BEGIN DATA
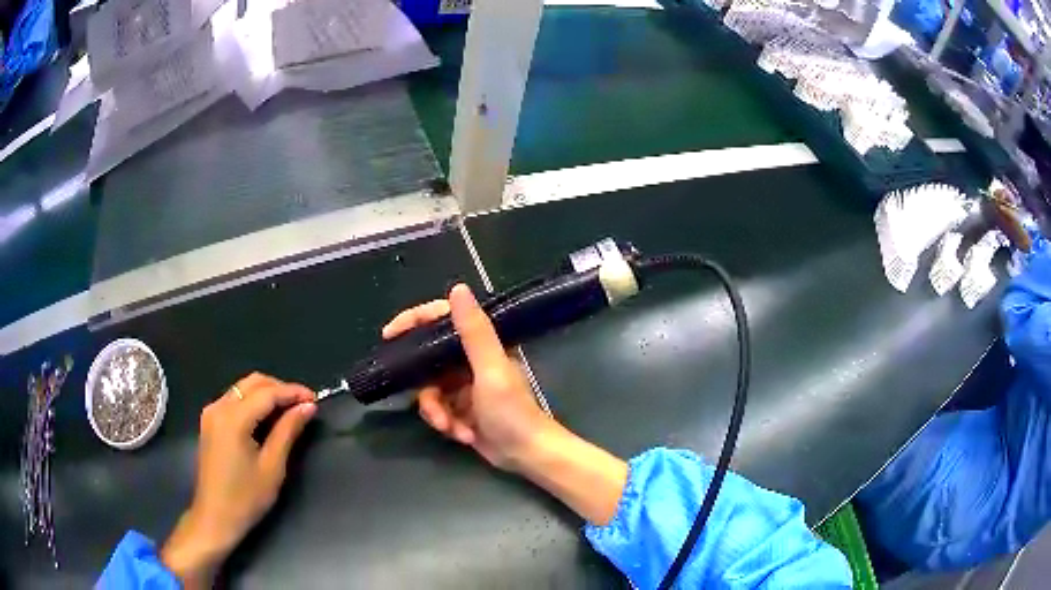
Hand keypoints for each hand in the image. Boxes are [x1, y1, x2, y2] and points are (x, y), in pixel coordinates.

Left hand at [161, 374, 315, 586]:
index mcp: (233, 418)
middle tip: (303, 404)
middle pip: (253, 382)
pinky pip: (234, 400)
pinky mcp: (210, 422)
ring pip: (243, 389)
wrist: (215, 517)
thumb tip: (307, 407)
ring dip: (267, 394)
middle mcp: (219, 407)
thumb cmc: (246, 498)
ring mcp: (211, 413)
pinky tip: (268, 419)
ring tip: (289, 411)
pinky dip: (253, 402)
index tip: (315, 398)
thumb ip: (288, 431)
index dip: (293, 392)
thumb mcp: (272, 467)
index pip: (267, 392)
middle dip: (280, 388)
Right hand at [383, 284, 554, 470]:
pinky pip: (437, 409)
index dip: (413, 321)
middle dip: (427, 391)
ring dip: (437, 412)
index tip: (389, 334)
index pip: (441, 319)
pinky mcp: (460, 408)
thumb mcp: (490, 370)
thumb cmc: (512, 411)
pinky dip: (445, 423)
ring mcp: (463, 385)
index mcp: (481, 344)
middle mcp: (470, 360)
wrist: (525, 454)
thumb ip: (473, 332)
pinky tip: (462, 435)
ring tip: (451, 427)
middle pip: (428, 363)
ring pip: (429, 390)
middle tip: (430, 407)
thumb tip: (458, 288)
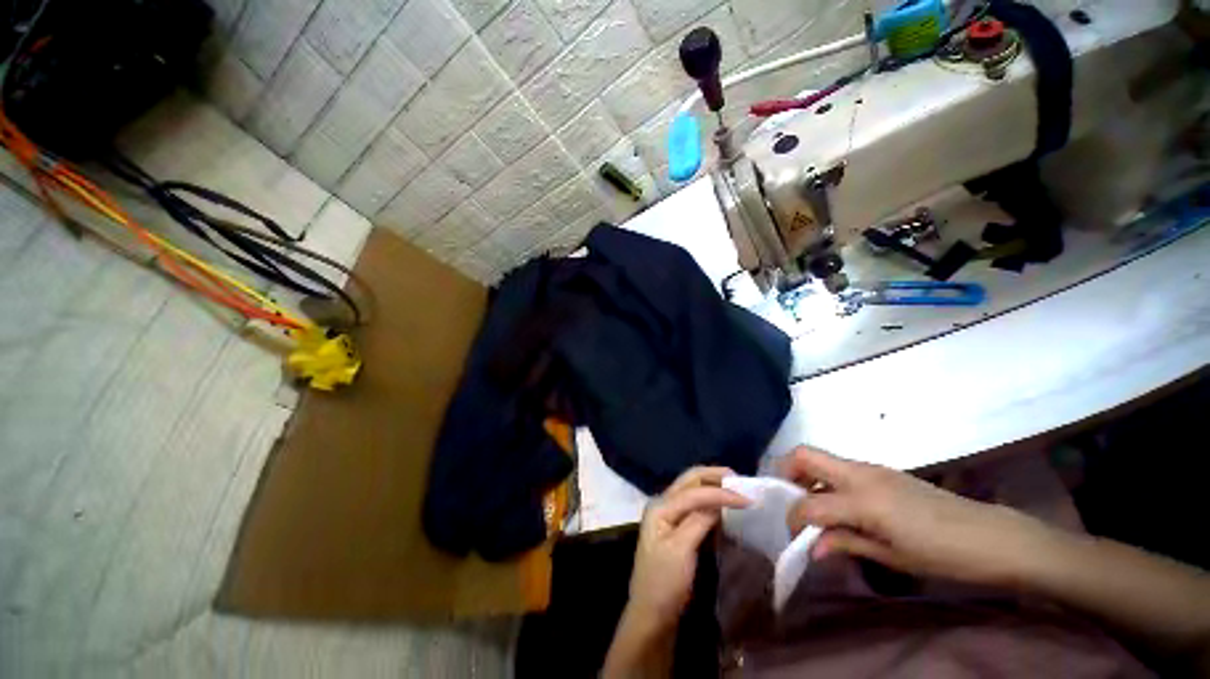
END DATA
■ PROBLEM DESCRIPTION
Lines of the data above that include the string "thumb" must each be copied.

■ EXERCISE ANSWER
thumb tip: (307, 407)
thumb cmc: (246, 498)
thumb ip: (288, 431)
thumb mcp: (272, 467)
thumb mcp: (490, 370)
thumb cmc: (512, 411)
thumb ip: (473, 332)
thumb tip: (458, 288)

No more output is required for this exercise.